At least 55 million babies have been aborted since January 1973. As the anniversary of the high court’s ruling arrived, some Americans celebrate. But many of us, and I would hope that most of us, chose to mourn. We should have flown our flags at half-mast.
More than 1.3 million Americans have died in our nation’s wars from our war for independence to the wars in Iraq and Afghanistan. Forty times that number have been killed by abortion.
We hold Hitler and his Nazi Germany responsible for the murder of 6 million Jewish people during World War II. Now America has her own holocaust to account for. Forty years of innocent blood. Nine times the number of Hitler’s innocent victims! Whom will God hold responsible? There will be a day of reckoning.
Could we think today of the children who might have been? Some would have been doctors and nurses. Some would have been scientists. One of them might have found a cure of cancer. Some of them would have sung like larks and some would have painted majestic portraits. But they didn’t have a chance to be born. The womb became their tomb.
Fifty-five million! Some would have been caring teachers. Some would have been valiant soldiers. Some would have been faithful pastors.

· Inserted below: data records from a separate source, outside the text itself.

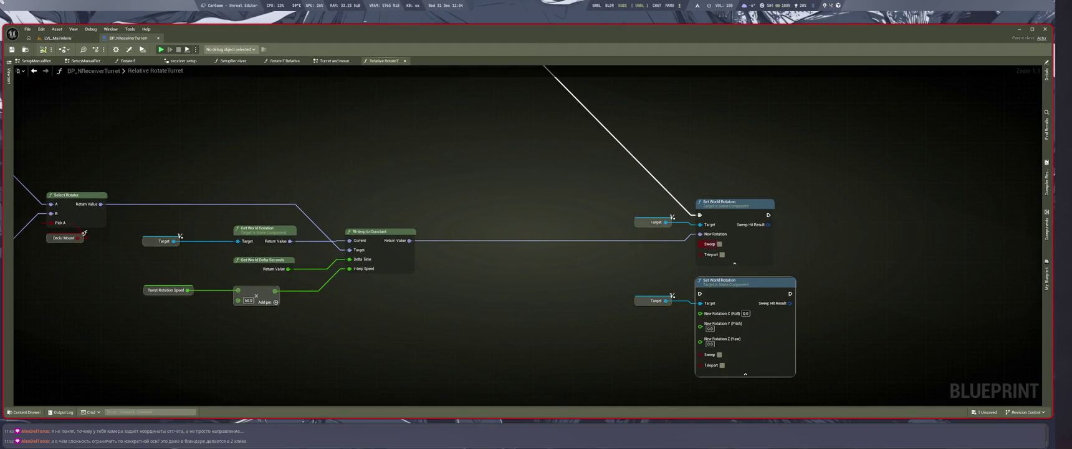
Delete an accidental extra pasted Set World Rotation pair and tidy the node layout
{"action": "mouse_move", "coordinate": [692, 181]}
{"action": "left_mouse_down"}
{"action": "mouse_move", "coordinate": [655, 283]}
{"action": "mouse_move", "coordinate": [577, 246]}
{"action": "left_mouse_up"}
{"action": "key", "text": "ctrl+v"}
{"action": "left_click_drag", "start_coordinate": [638, 265], "coordinate": [525, 207]}
{"action": "mouse_move", "coordinate": [684, 161]}
{"action": "left_mouse_down"}
{"action": "mouse_move", "coordinate": [684, 287]}
{"action": "mouse_move", "coordinate": [651, 254]}
{"action": "left_mouse_up"}
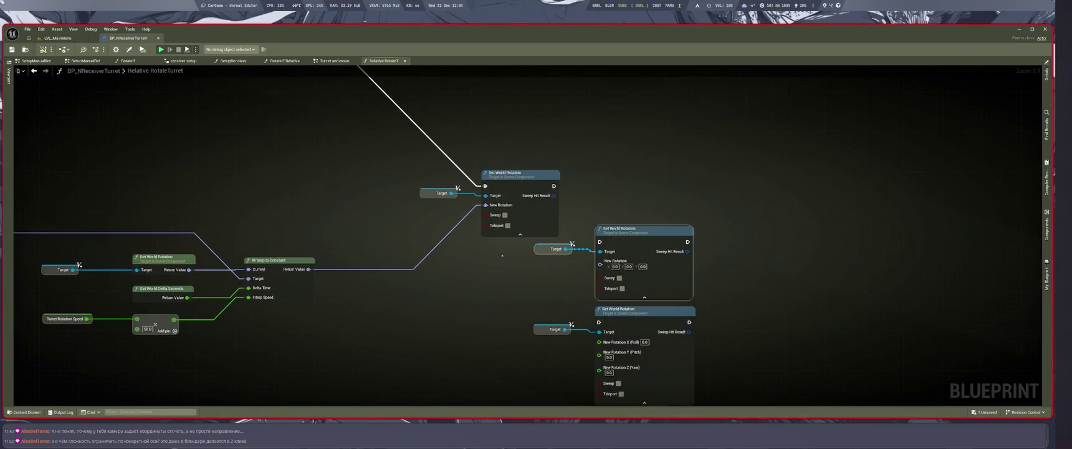
{"action": "key", "text": "Delete"}
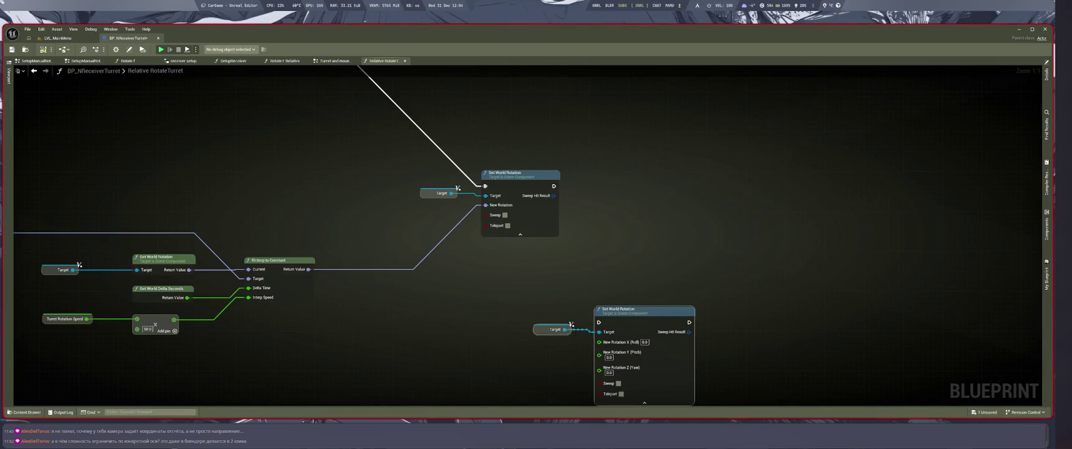
{"action": "left_click_drag", "start_coordinate": [537, 197], "coordinate": [630, 209]}
{"action": "left_click", "coordinate": [630, 210]}
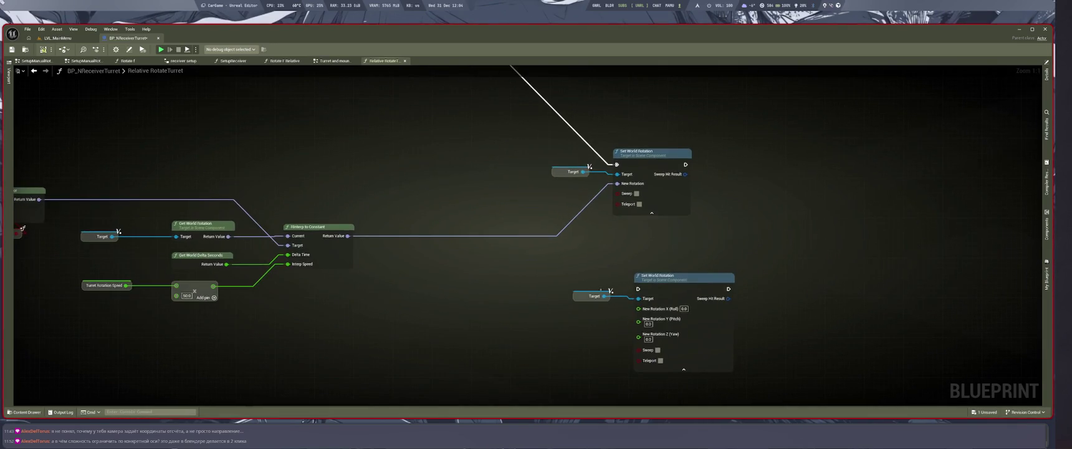
{"action": "scroll", "coordinate": [479, 315], "scroll_direction": "down", "scroll_amount": 5}
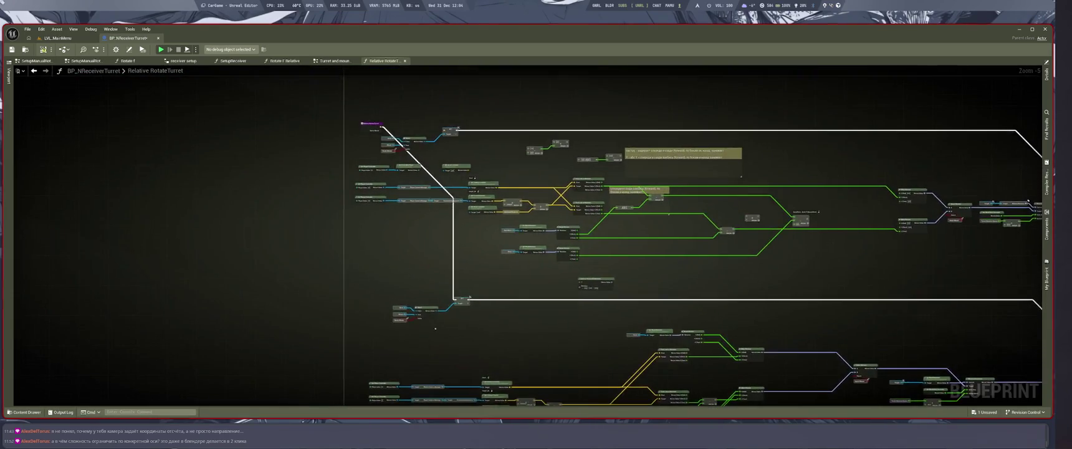
Delete the Deck and Mount value nodes and move the Select node up
{"action": "scroll", "coordinate": [372, 310], "scroll_direction": "up", "scroll_amount": 5}
{"action": "scroll", "coordinate": [353, 268], "scroll_direction": "down", "scroll_amount": 4}
{"action": "scroll", "coordinate": [353, 268], "scroll_direction": "up", "scroll_amount": 3}
{"action": "scroll", "coordinate": [353, 269], "scroll_direction": "up", "scroll_amount": 1}
{"action": "left_click_drag", "start_coordinate": [272, 345], "coordinate": [478, 372]}
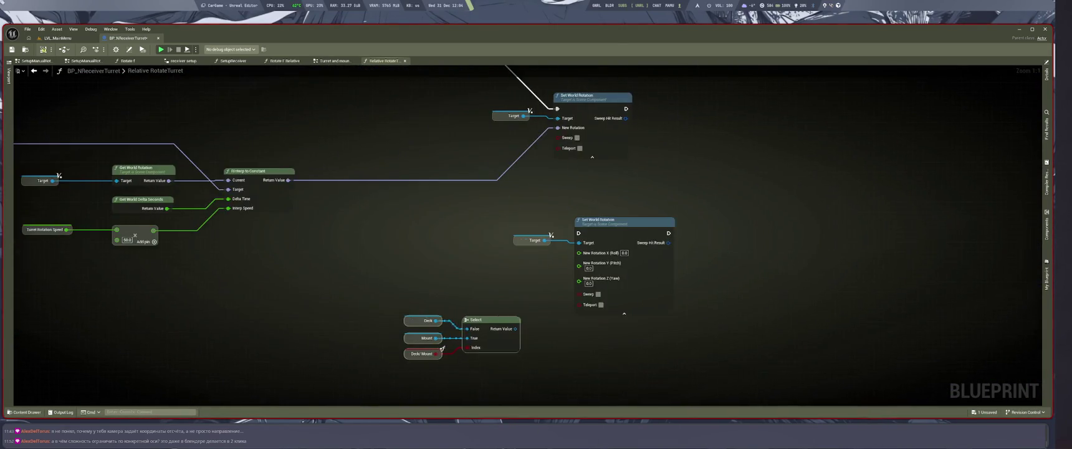
{"action": "left_click_drag", "start_coordinate": [445, 311], "coordinate": [401, 360]}
{"action": "key", "text": "Delete"}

Only the dear Lord knows what they all could have been.
Thankfully, their souls are now with him.
A professor in a college ethics class presented his students with a problem. He said, “A man has syphilis and his wife has tuberculosis. They have had four children: one has died, and the other three have what is considered to be a terminal illness. The mother is pregnant. What do you recommend?”
After a spirited discussion, the majority of the class voted that she should abort the child. “Fine,” said the professor. “You just killed Beethoven.”